Flood risk hasn’t scared away investors, says Liz Wood, SRS, broker-owner of Liz Wood Realty in New Orleans. Interest has been high since Katrina, and Wood doesn’t see that changing anytime soon. “People move here for the culture almost 100%,” she says.

Wood says several of her clients have seen substantial returns on their investments. That’s especially true right now in the Gentilly neighborhood, which took on eight feet of flooding in some areas during Katrina. For a home just minutes from the trendy French Quarter, Gentilly investors will find prices 30% to 40% below market rate. “Investmentwise, it’s hard to find a house this cheap in a major city,” Wood says.

New Orleans buyers aren’t alone. Of the investors interviewed in the ULI/Heitman study, none had decided to stop investing in certain cities prone to climate risk.
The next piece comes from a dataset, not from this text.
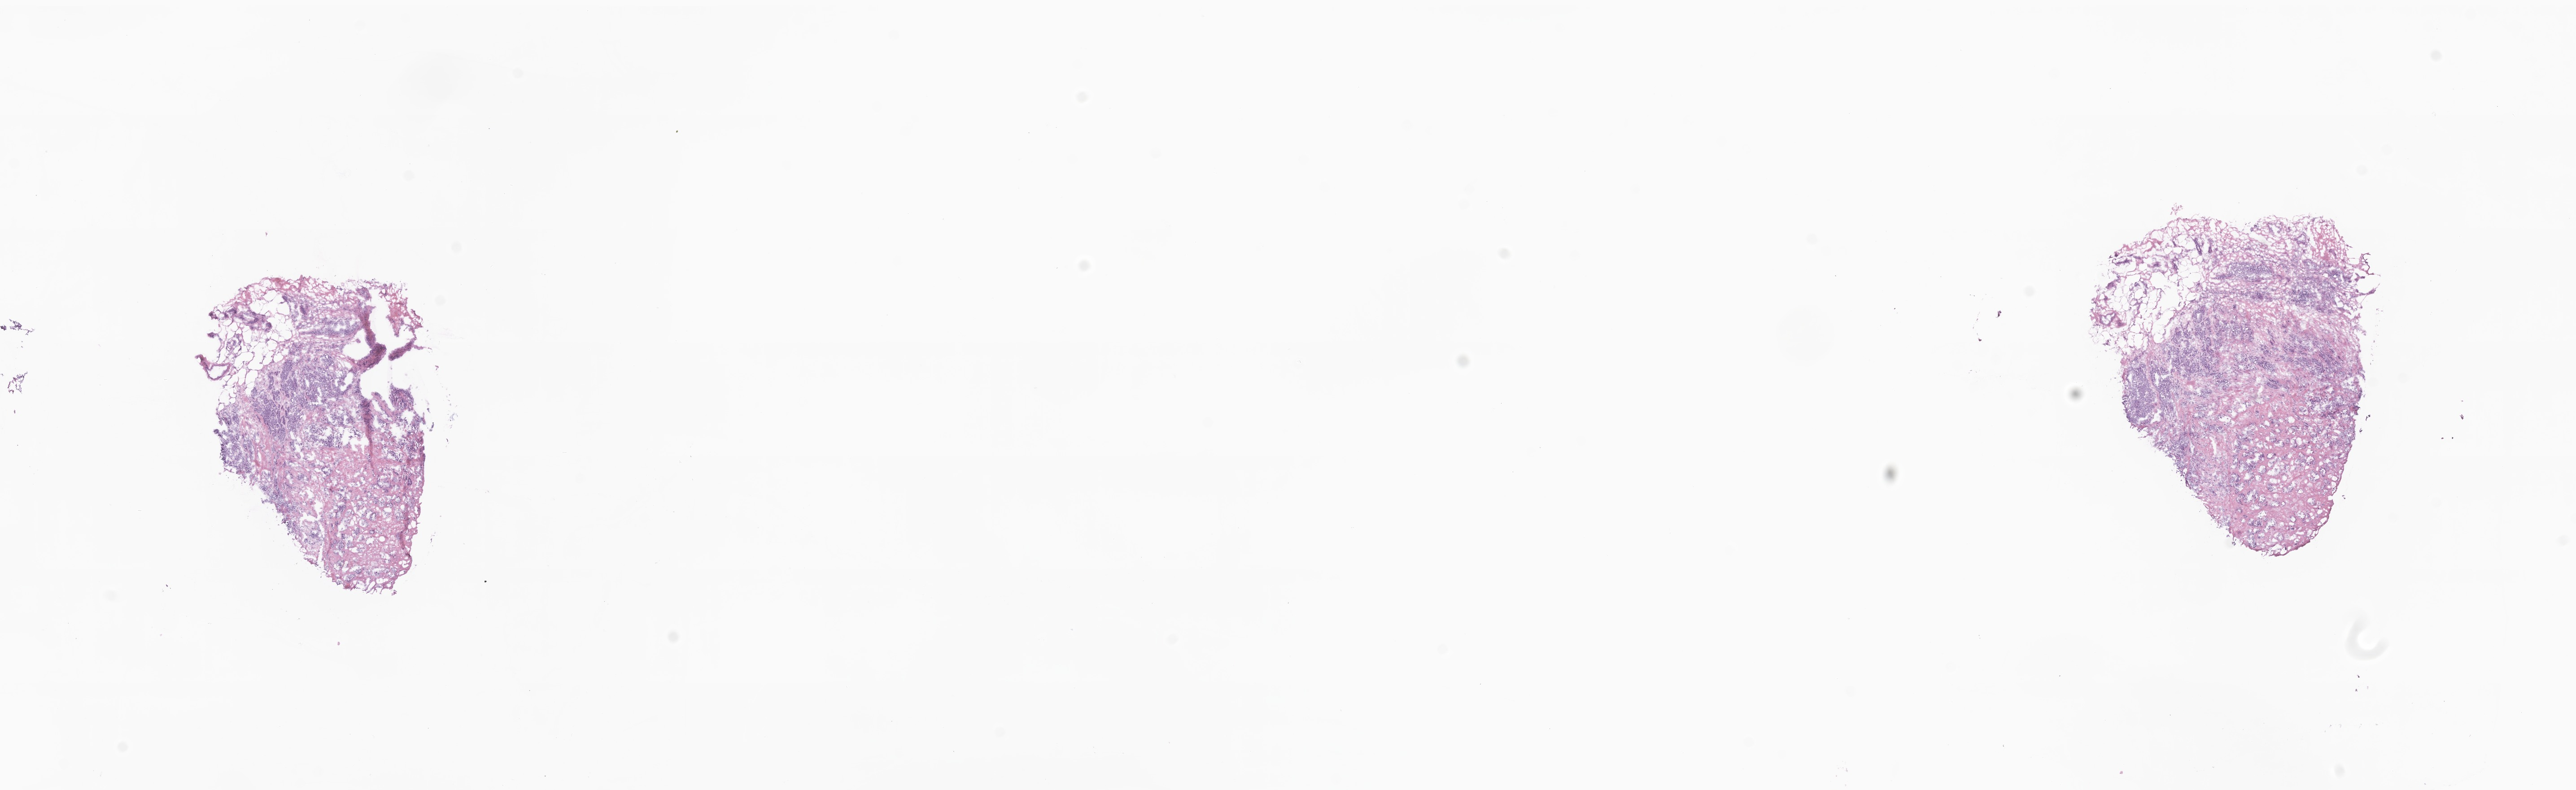
Whole-slide image, hematoxylin and eosin (H&E) stain, shown as a low-resolution overview of the whole scanned area (about 24.2 x 7.4 mm); frozen section (tissue freezing medium); primary tumor; anatomic site: breast. Female patient; age at initial diagnosis 66 years. Slide review estimates, as recorded: tumor cells 30%, tumor nuclei 77%, stromal cells 68%, necrosis 0%, normal cells 2%. Inflammatory infiltration, as recorded: lymphocyte infiltration 18%, monocyte infiltration 1%, neutrophil infiltration 0%.
Histologic diagnosis: Infiltrating duct carcinoma, NOS. Section: bottom of the tissue portion.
However, many were taking a more granular approach to understanding risks. “Some investors were looking to diversify within markets, and others were looking at how to protect and mitigate at the property level,” Burgess says.

One of the key findings from the study, Burgess says, is that in the next five to 10 years, the industry will become more advanced in pricing climate risks and understanding how to address them. Conversations about the need for climate risk disclosures are already underway in some markets.

“There’s increasing awareness of these issues among investors. And over time, we’d assume this awareness will reach all the way to tenants, future owners, and future occupants,” Burgess says.